Closed stephenturner closed 3 years ago

stephenturner commented 3 years ago

Originally, US level data was compiled by summing over counties, but this code doesn't result in correct numbers: https://github.com/signaturescience/focustools/blob/f5ea1b9024c4864ee007337cefc25654d9c8469c/scratch/mars.R#L16-L44

Reading in the pre-summarized US data is much faster, and yields correct counts: https://github.com/signaturescience/focustools/blob/f5ea1b9024c4864ee007337cefc25654d9c8469c/scratch/mars.R#L46-L71

Speed is convenient, but we should probably consider figuring out how to do this correctly starting from the county data. If later we're going to do analyses at the state and county level, we should ensure that we can get the same counts after summing over counties as we get by reading in the pre-summed data, regardless of whether we do this with NYT or some other data source.

(Let's not reinvent a wheel if this has already been solved by some other C19FH participant in their utils folder or whatever).

stephenturner commented 3 years ago

added a script to get US data the "second way" in utils/ https://github.com/signaturescience/focustools/blob/951263c0b244ecd267472c397a81d0b52f112585/utils/get-us-data.R

stephenturner commented 3 years ago

Closing this and moving as a comment/addition to #3

Records supplied >>
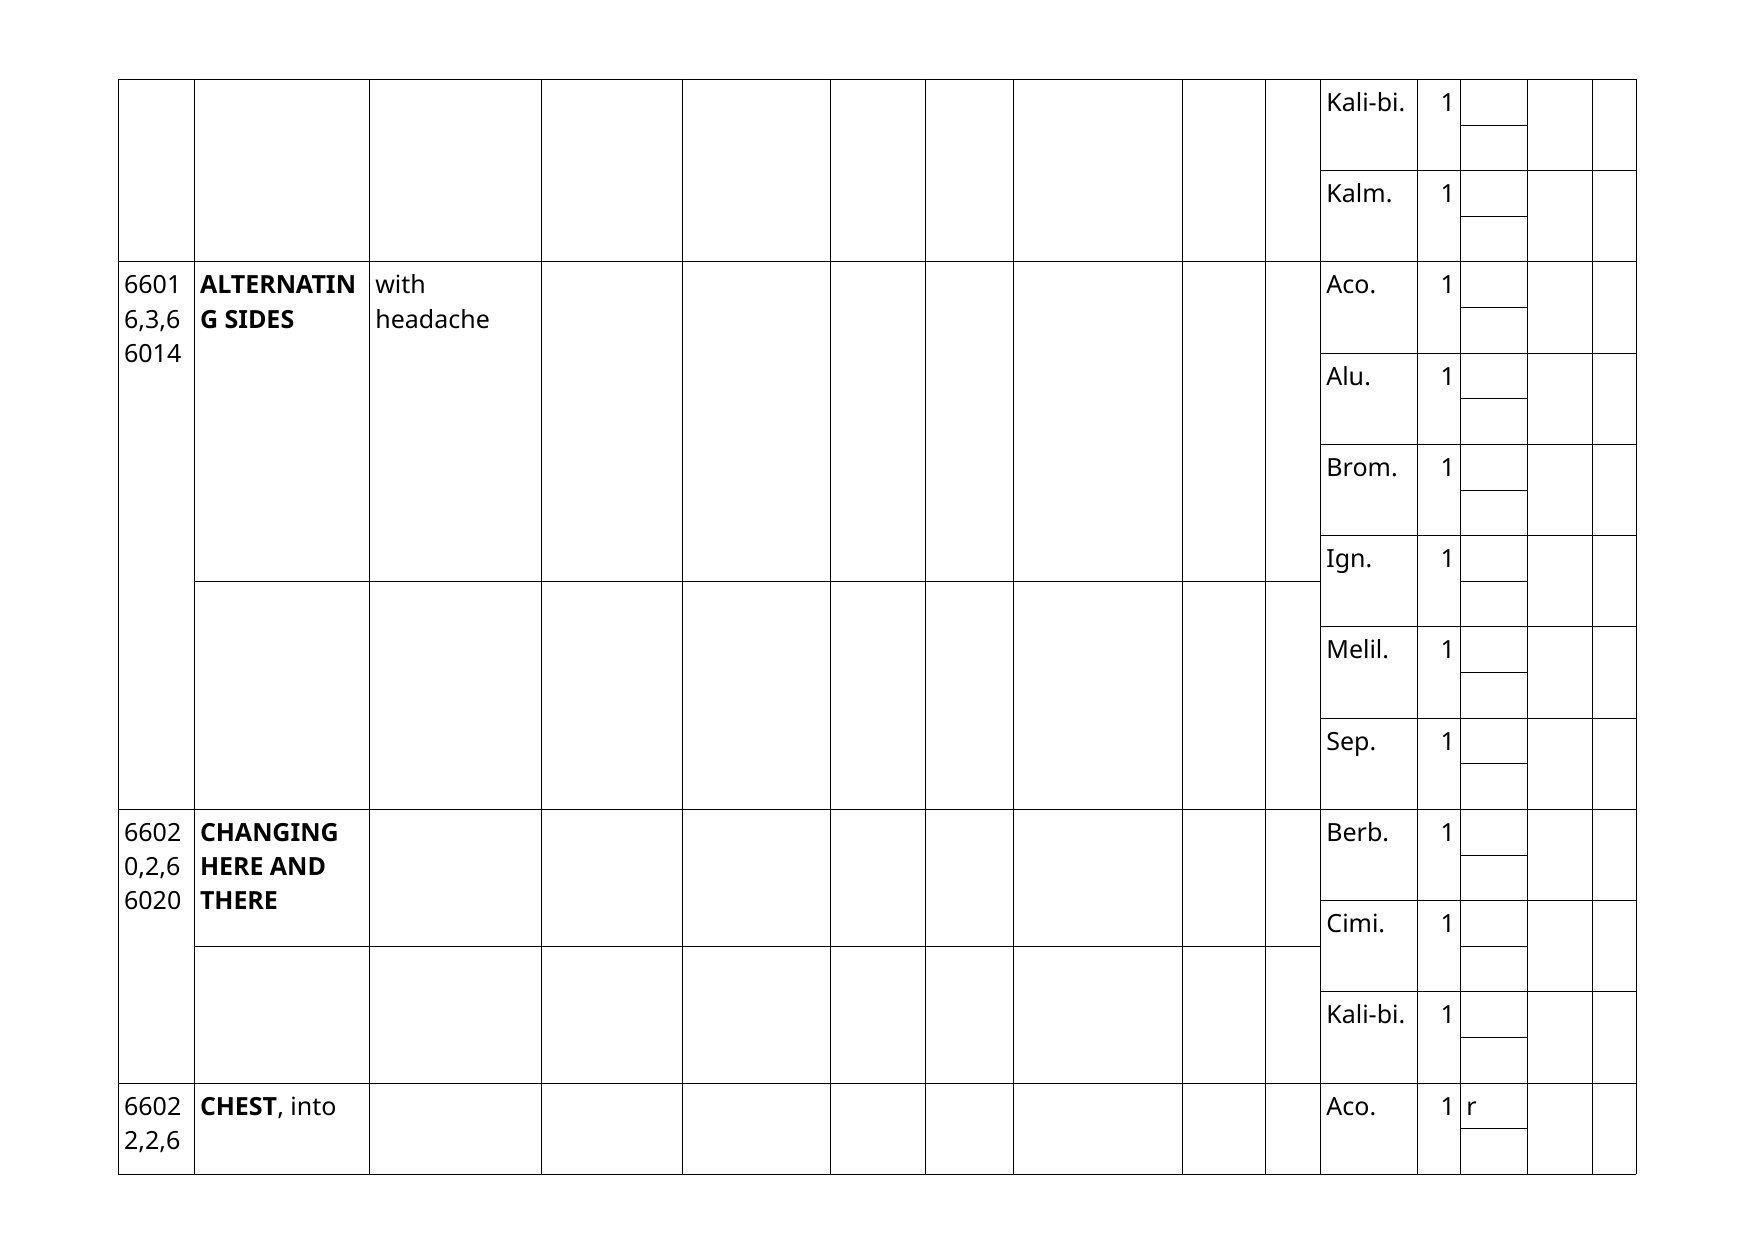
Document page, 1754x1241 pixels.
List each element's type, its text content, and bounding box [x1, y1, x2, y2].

table_cell [1593, 1084, 1636, 1174]
table_cell [831, 810, 925, 946]
table_cell 66020,2,66020 [119, 810, 194, 1083]
table_cell [1593, 445, 1636, 535]
table_cell 1 [1418, 80, 1460, 170]
table_cell [542, 1084, 682, 1174]
table_cell [1593, 262, 1636, 353]
table_cell chest, into [195, 1084, 369, 1174]
table_cell [1266, 1084, 1320, 1174]
table_cell [370, 947, 541, 1083]
table_cell [370, 1084, 541, 1174]
table_cell [831, 1084, 925, 1174]
table_cell [195, 947, 369, 1083]
table_cell [683, 810, 830, 946]
table_cell [1461, 171, 1527, 216]
table_cell [195, 80, 369, 261]
table_cell Berb. [1321, 810, 1417, 900]
table_cell [1461, 947, 1527, 991]
table_cell [1461, 354, 1527, 398]
table_cell 1 [1418, 262, 1460, 353]
table_cell [119, 80, 194, 261]
table_cell [542, 582, 682, 809]
table_cell [1266, 810, 1320, 946]
table_cell [1593, 627, 1636, 718]
table_cell [1461, 262, 1527, 307]
table_cell Kali-bi. [1321, 992, 1417, 1083]
table_cell [1461, 1038, 1527, 1083]
table_cell [683, 1084, 830, 1174]
table_cell [1266, 80, 1320, 261]
table_cell 1 [1418, 445, 1460, 535]
table_cell [1461, 901, 1527, 946]
table_cell [1461, 399, 1527, 444]
table_cell [1014, 80, 1182, 261]
table_cell [1528, 627, 1592, 718]
table_cell Aco. [1321, 1084, 1417, 1174]
table_cell [195, 582, 369, 809]
table_cell [831, 582, 925, 809]
table_cell [1461, 764, 1527, 809]
table_cell 1 [1418, 992, 1460, 1083]
table_cell [831, 80, 925, 261]
table_cell [1461, 582, 1527, 626]
table_cell [1461, 217, 1527, 261]
table_cell [1593, 354, 1636, 444]
table_cell 1 [1418, 810, 1460, 900]
table_cell [1528, 719, 1592, 809]
table_cell [1183, 262, 1265, 581]
table_cell [1461, 719, 1527, 763]
table_cell [370, 80, 541, 261]
table_cell [926, 947, 1013, 1083]
table_cell 1 [1418, 719, 1460, 809]
table_cell [1593, 992, 1636, 1083]
table_cell [683, 947, 830, 1083]
table_cell changing here and there [195, 810, 369, 946]
table_cell [1461, 80, 1527, 124]
table_cell [542, 80, 682, 261]
table_cell Cimi. [1321, 901, 1417, 991]
table_cell [1461, 126, 1527, 170]
table_cell 66016,3,66014 [119, 262, 194, 809]
table_cell [1593, 80, 1636, 170]
table_cell [1461, 308, 1527, 353]
table_cell [1528, 901, 1592, 991]
table_cell [542, 810, 682, 946]
table_cell 1 [1418, 354, 1460, 444]
table_cell [683, 262, 830, 581]
table_cell 66022,2,6 [119, 1084, 194, 1174]
table_cell [1461, 491, 1527, 535]
table_cell [1461, 856, 1527, 900]
table_cell [1528, 1084, 1592, 1174]
table_cell [1461, 1129, 1527, 1174]
table_cell [926, 1084, 1013, 1174]
table_cell [1266, 262, 1320, 581]
table_cell [1014, 582, 1182, 809]
table_cell [1528, 262, 1592, 353]
table_cell [926, 582, 1013, 809]
table_cell [926, 80, 1013, 261]
table_cell [1014, 262, 1182, 581]
table_cell [926, 810, 1013, 946]
table_cell [831, 262, 925, 581]
table_cell [1528, 80, 1592, 170]
table_cell [1183, 80, 1265, 261]
table_cell [1461, 445, 1527, 489]
table_cell Kalm. [1321, 171, 1417, 261]
table_cell [1461, 536, 1527, 581]
table_cell Sep. [1321, 719, 1417, 809]
table_cell [1528, 445, 1592, 535]
table_cell Ign. [1321, 536, 1417, 626]
table_cell 1 [1418, 901, 1460, 991]
table_cell [1266, 947, 1320, 1083]
table_cell [542, 262, 682, 581]
table_cell [1593, 536, 1636, 626]
table_cell [1528, 171, 1592, 261]
table_cell [1183, 582, 1265, 809]
table_cell [1014, 947, 1182, 1083]
table_cell [1593, 171, 1636, 261]
table_cell [542, 947, 682, 1083]
table_cell [370, 582, 541, 809]
table_cell [1461, 810, 1527, 854]
table_cell [1528, 810, 1592, 900]
table_cell [1266, 582, 1320, 809]
table_cell [683, 582, 830, 809]
table_cell Aco. [1321, 262, 1417, 353]
table_cell 1 [1418, 627, 1460, 718]
table_cell [1528, 992, 1592, 1083]
table_cell [1183, 947, 1265, 1083]
table_cell [1528, 354, 1592, 444]
table_cell [1528, 536, 1592, 626]
table_cell [1593, 719, 1636, 809]
table_cell [926, 262, 1013, 581]
table_cell [1014, 810, 1182, 946]
table_cell 1 [1418, 171, 1460, 261]
table_cell [1593, 810, 1636, 900]
table_cell Melil. [1321, 627, 1417, 718]
table_cell [1461, 627, 1527, 672]
table_cell 1 [1418, 536, 1460, 626]
table_cell r [1461, 1084, 1527, 1128]
table_cell [1183, 810, 1265, 946]
table_cell [831, 947, 925, 1083]
table_cell Alu. [1321, 354, 1417, 444]
table_cell with headache [370, 262, 541, 581]
table_cell Brom. [1321, 445, 1417, 535]
table_cell [1183, 1084, 1265, 1174]
table_cell [1461, 992, 1527, 1037]
table_cell Kali-bi. [1321, 80, 1417, 170]
table_cell [1593, 901, 1636, 991]
table_cell [1461, 673, 1527, 718]
table_cell [370, 810, 541, 946]
table_cell [1014, 1084, 1182, 1174]
table_cell [683, 80, 830, 261]
table_cell 1 [1418, 1084, 1460, 1174]
table_cell alternating sides [195, 262, 369, 581]
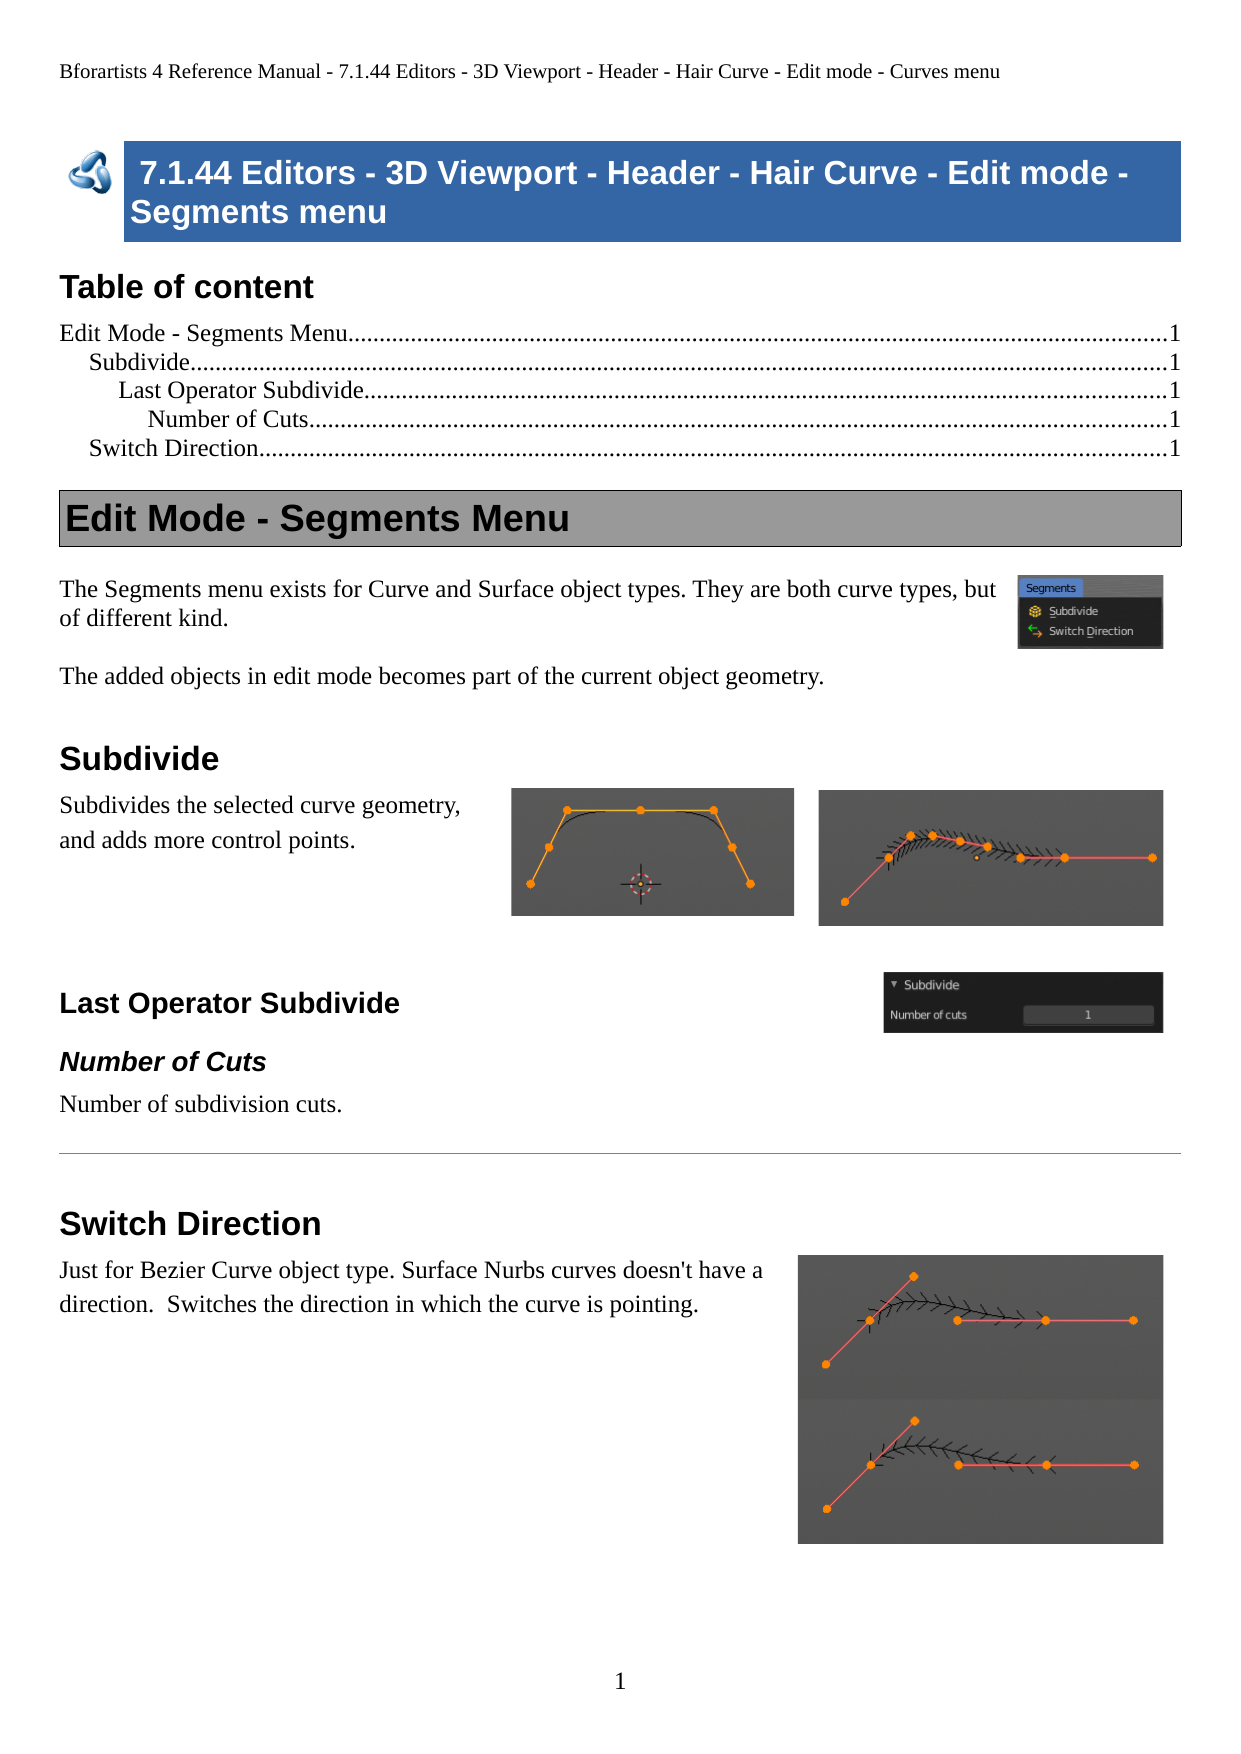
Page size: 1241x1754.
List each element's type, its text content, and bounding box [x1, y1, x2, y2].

picture [883, 972, 1164, 1033]
text The Segments menu exists for Curve and Surface object types. They are both curve types, but of different kind. [59, 574, 1181, 632]
text Number of subdivision cuts. [59, 1089, 1181, 1118]
subtitle Number of Cuts [59, 1045, 1181, 1077]
text Switch Direction 1 [88, 433, 1181, 462]
picture [1017, 575, 1164, 649]
subtitle Last Operator Subdivide [59, 986, 883, 1020]
picture [65, 147, 114, 197]
subtitle Subdivide [59, 739, 1181, 778]
text Last Operator Subdivide 1 [118, 375, 1181, 404]
text Number of Cuts 1 [147, 404, 1181, 433]
subtitle Table of content [59, 267, 1181, 305]
text Edit Mode - Segments Menu 1 [59, 318, 1181, 347]
text Just for Bezier Curve object type. Surface Nurbs curves doesn't have a direction. Switches the direction in which the curve is pointing. [59, 1255, 797, 1318]
text The added objects in edit mode becomes part of the current object geometry. [59, 661, 1181, 689]
table_header 7.1.44 Editors - 3D Viewport - Header - Hair Curve - Edit mode - Segments menu [124, 141, 1181, 242]
text Subdivides the selected curve geometry, and adds more control points. [59, 790, 511, 853]
table_header [59, 141, 124, 242]
text Subdivide 1 [88, 347, 1181, 375]
picture [818, 790, 1164, 926]
text [795, 790, 818, 853]
picture [511, 788, 795, 916]
table_header Edit Mode - Segments Menu [60, 491, 1181, 546]
picture [797, 1255, 1164, 1544]
subtitle [1164, 986, 1181, 1020]
subtitle Switch Direction [59, 1204, 1181, 1242]
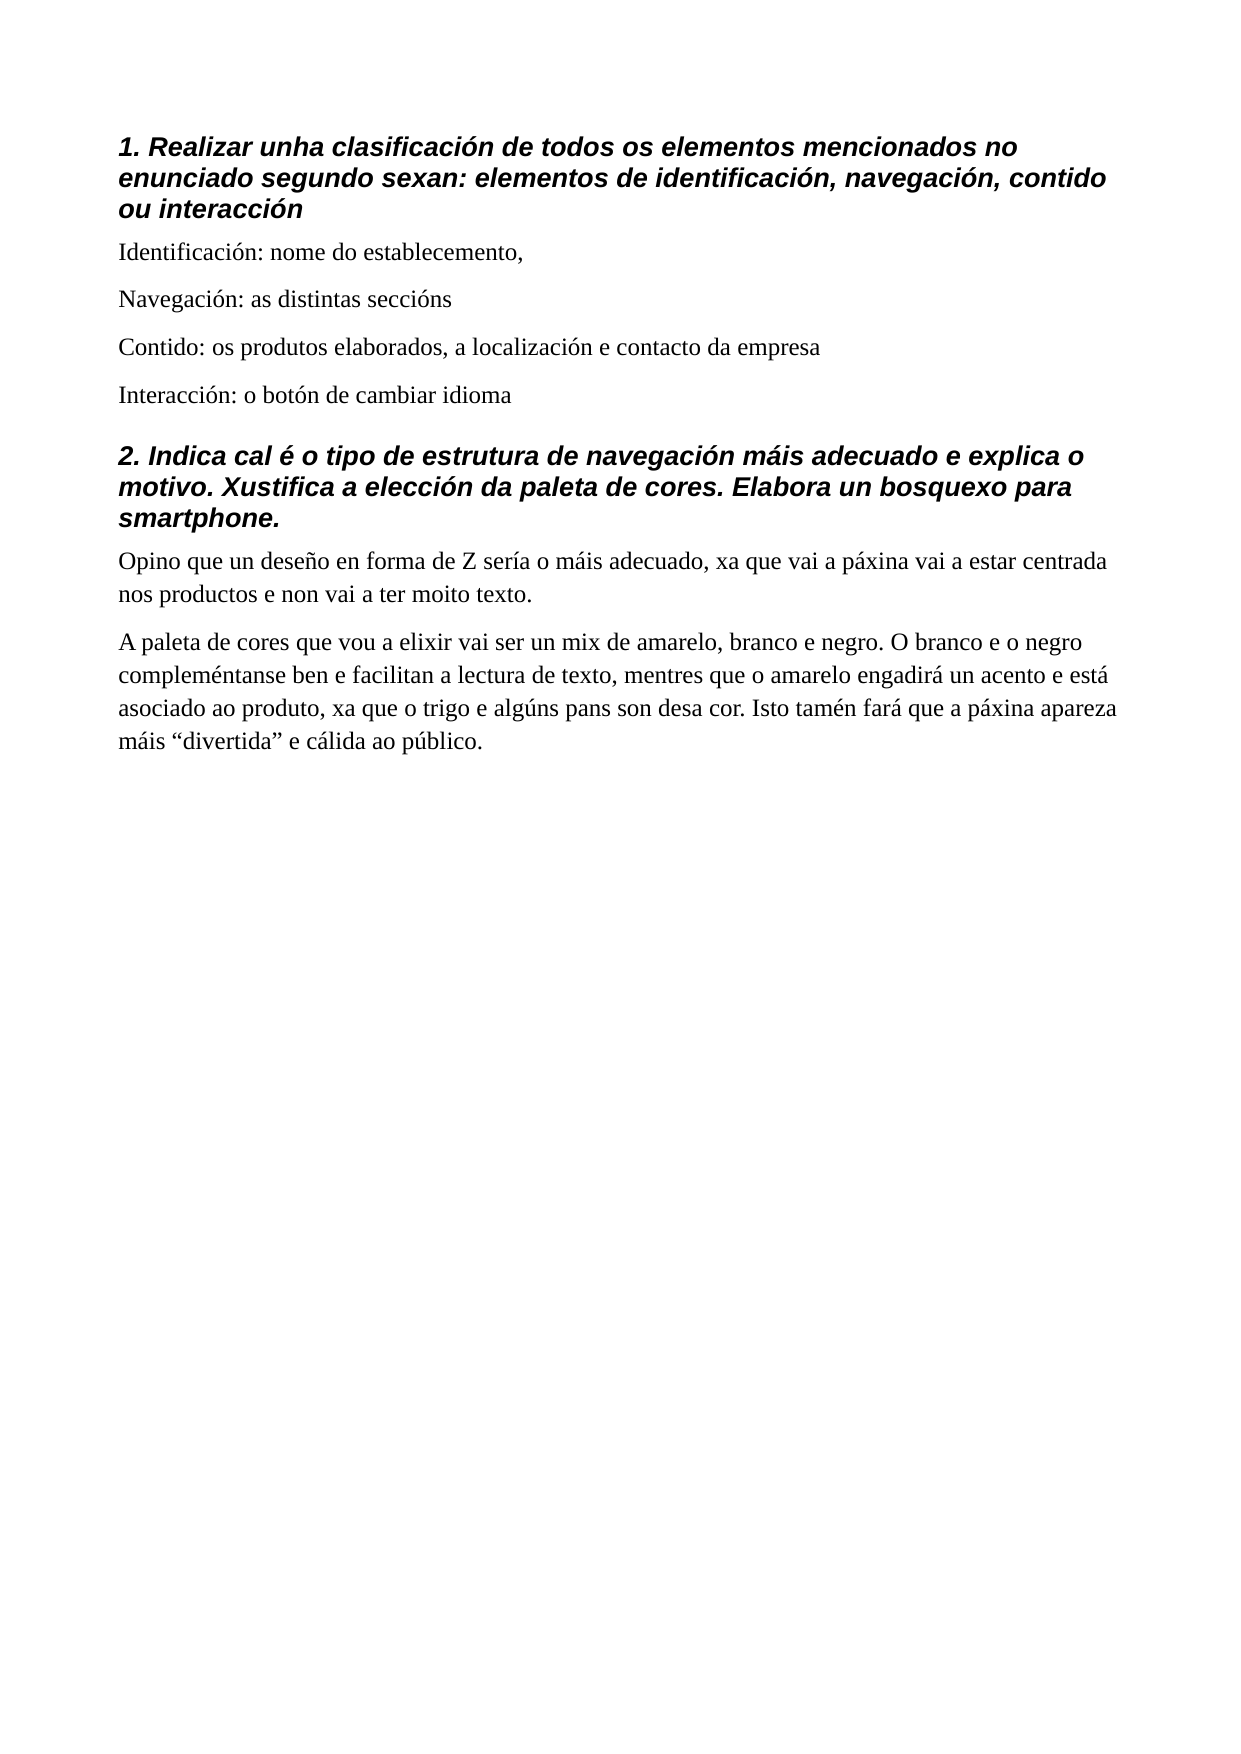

Set tasks >>
1. From the issue thread about US case counts, quote the passage from "Speed is convenient, but" up to and including "other data source.".
2. In the issue thread about US case counts, why does the author want to learn how to build correct US totals from the county data, even though reading the pre-summarized data is faster?

The results >>
1.
Speed is convenient, but we should probably consider figuring out how to do this correctly starting from the county data. If later we're going to do analyses at the state and county level, we should ensure that we can get the same counts after summing over counties as we get by reading in the pre-summed data, regardless of whether we do this with NYT or some other data source.

2. Later analyses may be done at the state and county level. The team therefore needs summing over counties to give the same counts as the pre-summed data, whether the source is NYT or another one.